Does the ambari-agent log show that heartbeats are being generated and acknowledged? How many nodes are in the cluster? or is it that all those losing the heartbeat are in the same node?
So I did the operations, but nothing changes.
In my ambari-agent log it shows WARNING 2016-03-16 10:18:00,938 NetUtil.py:105 - Server at https://dl-master:8440 is not reachable, sleeping for 10 seconds...
The cluster have 4 nodes and only loose heartbeat on one node.
I still have the same problem, Is it possible that the problem is : Connecting to https://dl-master:8440/ca ERROR 2016-03-16 10:18:31,414 NetUtil.py:77 - [SSL: CERTIFICATE_VERIFY_FAILED] certificate verify failed (_ssl.c:590) I don't have any certificate with amabari-agent. But I didn't have any problem before.
You can also check /var/log/ambari-server/ambari-server.log to see if there are any errors being logged on that host's heartbeat. Sometimes if heartbeat processing encounters an error it will manifest like a lost heartbeat from the agent.
Might be possible the change in firewall or something, Have you configured this within firewall ? If so, then please check by disabling it, might be your server isn't reaching due to that.
I have the same problem, Is this problem resolved???
I have installed HDP 2.4 in ubuntu 14.04, Single Node Cluster, I have configured the cluster using the hostname not using IP address. Please find below the screenshot:
Hearbeat lost is the error for all the components.

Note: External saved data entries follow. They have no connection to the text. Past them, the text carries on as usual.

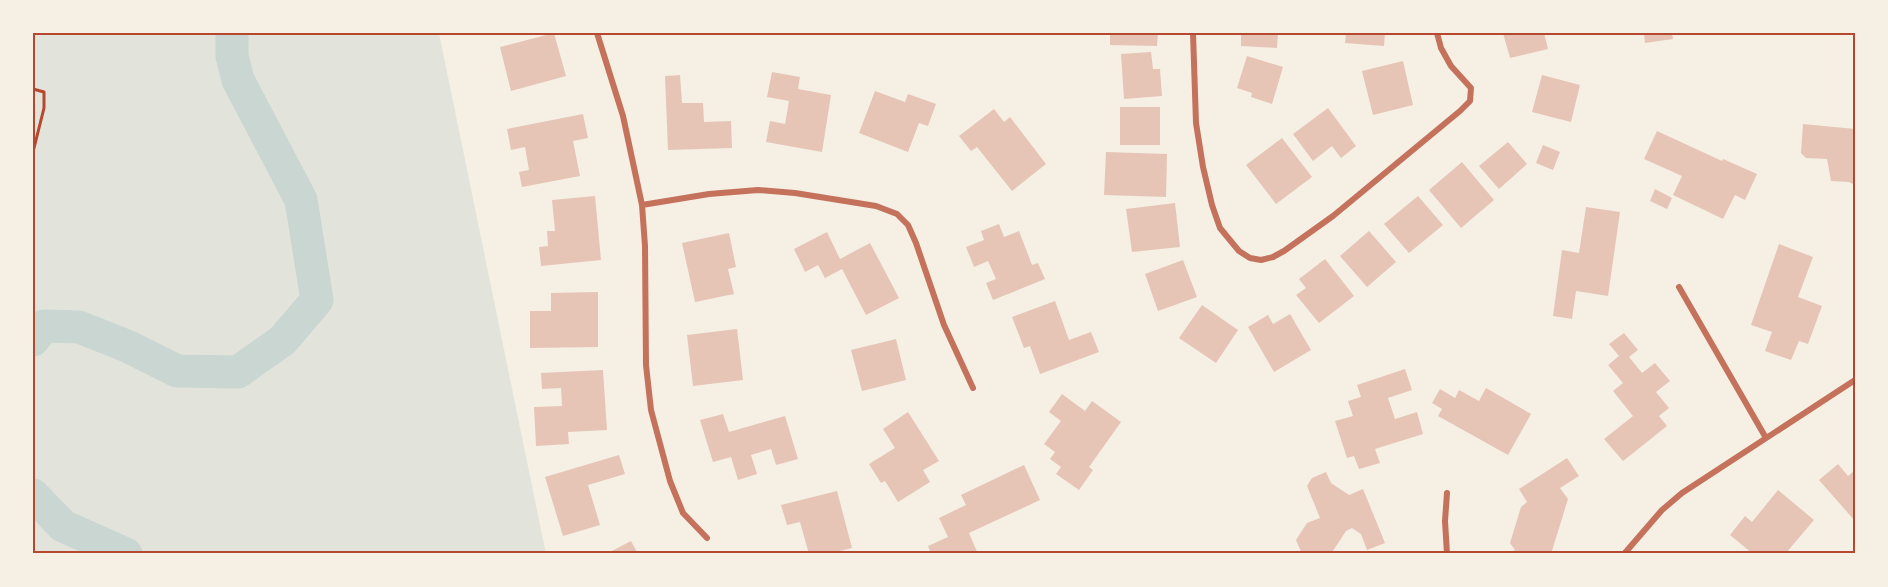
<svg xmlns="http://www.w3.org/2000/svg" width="1888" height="587" viewBox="0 0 1888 587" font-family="'Open Sans',sans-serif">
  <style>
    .green { fill: #e2e4dc }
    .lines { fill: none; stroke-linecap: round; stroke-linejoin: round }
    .river { stroke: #c9d6d2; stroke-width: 33 }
    .building { fill: #e6c5b7 }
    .path { stroke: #b5482f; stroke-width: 3 }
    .minor { stroke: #c5725c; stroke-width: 6 }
    .neatline { fill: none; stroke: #b5482f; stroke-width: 2 }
  </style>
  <rect width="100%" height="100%" fill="#f6efe4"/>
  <!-- green -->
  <path class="green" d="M33,33H439L546,554H33Z"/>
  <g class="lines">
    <!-- river -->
    <path class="river" d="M33,340L44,326L79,327L127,346L177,371L238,372L283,340L317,300L301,200L238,80L232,56V33
      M33,495L63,526L126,554"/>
  </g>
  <!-- building -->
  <path class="building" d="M554,33L566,76L511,91L500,47Z
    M1110,33H1158L1157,46L1110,45Z
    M1241,33H1278L1277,48L1241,46Z
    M1346,33H1385L1384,46L1345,43Z
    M1503,33H1544L1548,49L1510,58Z
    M1644,33H1672L1673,39L1645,43Z
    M1151,52L1153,69H1160L1162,96L1124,99L1121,54Z
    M1247,56L1283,67L1272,104L1251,97L1252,93L1237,88Z
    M1403,61L1413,105L1373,115L1362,71Z
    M772,72L800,77L798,89L831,95L822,152L766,142L770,121L785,124L789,101L767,97Z
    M680,75L682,103H703L704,122L731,121L732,148L668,150L665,76Z
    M1542,75L1580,85L1571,122L1532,112Z
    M875,91L905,102L908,94L936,104L928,126L919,123L908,152L859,133Z
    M1120,107H1160V145H1120Z
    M1328,108L1356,146L1341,158L1332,146L1313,161L1293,134Z
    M994,109L1004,122L1010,117L1046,164L1012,191L977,147L971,151L959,136Z
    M583,114L588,138L573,141L580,176L522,187L519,172L529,170L525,147L511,150L507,129Z
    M1803,124L1855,129V185L1849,182L1831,181L1827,159L1806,158L1801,153Z
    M1657,131L1722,161L1723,159L1757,174L1745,200L1735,195L1723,219L1673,195L1682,176L1644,159Z
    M1282,138L1312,177L1276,204L1246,165Z
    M1508,142L1527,164L1499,189L1479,166Z
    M1543,145L1560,152L1553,170L1536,163Z
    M1106,152L1167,154L1166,197L1104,195Z
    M1462,162L1494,200L1461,228L1429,190Z
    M1655,189L1672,198L1667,209L1650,201Z
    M595,196L601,260L541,266L539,247L548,246L547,231H555L552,200Z
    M1418,196L1443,225L1409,253L1384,224Z
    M1175,203L1180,247L1132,252L1126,209Z
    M1586,207L1620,212L1608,296L1576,291L1572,319L1553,316L1562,250L1579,253Z
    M999,224L1004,237L1019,231L1032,265L1038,263L1045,279L993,300L986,283L996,279L988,261L974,267L966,247L984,240L981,231Z
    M1369,231L1396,262L1367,287L1340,256Z
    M827,232L840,259L870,243L899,298L866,315L842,269L825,278L818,265L805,272L794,249Z
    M729,233L736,267L728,269L734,294L695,302L682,243Z
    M1779,244L1813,257L1798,297L1822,306L1808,344L1799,341L1791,360L1765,351L1772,332L1751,325Z
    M1325,259L1354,296L1319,323L1296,295L1306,288L1299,279Z
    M1183,260L1197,297L1158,311L1145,274Z
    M598,292V347L530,348V311H551V293Z
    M1055,301L1069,340L1091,332L1099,352L1040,374L1030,346L1024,348L1012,317Z
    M1202,305L1238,330L1216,363L1179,338Z
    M1290,314L1311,350L1274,372L1248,327L1268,315L1273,324Z
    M737,329L743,380L693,386L687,335Z
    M1624,333L1638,350L1629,357L1642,373L1655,363L1670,381L1656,392L1669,408L1659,416L1667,426L1623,461L1604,439L1633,416L1613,391L1623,383L1608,365L1619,356L1609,344Z
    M896,339L906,380L862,391L851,350Z
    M1405,369L1412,390L1388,398L1395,419L1417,412L1423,434L1375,449L1380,463L1359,469L1354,456L1347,458L1335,421L1353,416L1348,401L1361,397L1357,385Z
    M603,370L607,430L568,432L569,444L536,446L534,407L562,406L561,388L542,389L541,373Z
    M1486,388L1531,414L1508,455L1438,416L1442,409L1432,403L1440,389L1455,398L1459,390L1479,401Z
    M1062,394L1085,411L1092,401L1121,422L1089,467L1093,470L1079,490L1056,474L1061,467L1050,459L1055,452L1044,444L1061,421L1049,412Z
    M908,412L939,461L923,470L930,482L898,502L885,481L881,483L869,464L895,448L883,429Z
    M723,414L729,432L785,416L798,459L776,465L771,449L751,455L757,474L738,480L731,457L713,462L700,420Z
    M619,455L625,474L588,485L600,525L563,536L545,477Z
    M1567,458L1579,476L1560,488L1568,499L1551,554H1508L1515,550L1510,543L1521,507L1527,502L1519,489Z
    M1838,464L1848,476L1855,470V521L1819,480Z
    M1024,465L1040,500L969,533L978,554H931L928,546L948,537L939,518L966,505L961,495Z
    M1326,472L1331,483L1349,495L1363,489L1385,543L1367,550L1361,534L1352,528L1346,531L1331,554H1302L1296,540L1307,523L1320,518L1307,486L1312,478Z
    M1778,490L1814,520L1786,553L1788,554H1753L1730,535L1745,516L1752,522Z
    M837,491L852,548L827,554H809L800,522L787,525L781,505Z
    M631,541L638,554H606Z"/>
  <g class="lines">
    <!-- path -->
    <path class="path" d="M33,89L44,92V108L33,152"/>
    <!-- minor -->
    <path class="minor" d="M597,33L623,116L642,205L645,246L646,365L651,410L670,481L683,513L707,538
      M1193,33L1196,123L1203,167L1212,205L1220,228L1239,251L1250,258L1261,260L1273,257L1284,251L1333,216L1460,111L1470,101L1471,88L1451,66L1441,48L1437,33
      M642,205L709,194L758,190L795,193L876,206L897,214L908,225L916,243L944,325L973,388
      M1679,287L1766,438
      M1447,554L1445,521L1447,493
      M1624,554L1662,510L1682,493L1855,380"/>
  </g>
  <!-- border -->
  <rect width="1888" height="587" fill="none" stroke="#f6efe4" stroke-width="69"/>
  <rect x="34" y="34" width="1820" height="518" class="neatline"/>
</svg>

Connection failed: [Errno 111] Connection refused to (hostname) :50095
Sorry, I didn't see your answer sooner. I wasn't able to solve the issue and finally decide to reinstall ambari, that remove this issue. I didn't face the same kind of issue since then.
Please provide the logs, and check anything is running on 50095 port.
netstat -tlpn |grep 50095.
you will get the output with process id and check which process is running on the port 50095.
ps -ef |grep process_id
and kill the process if not important.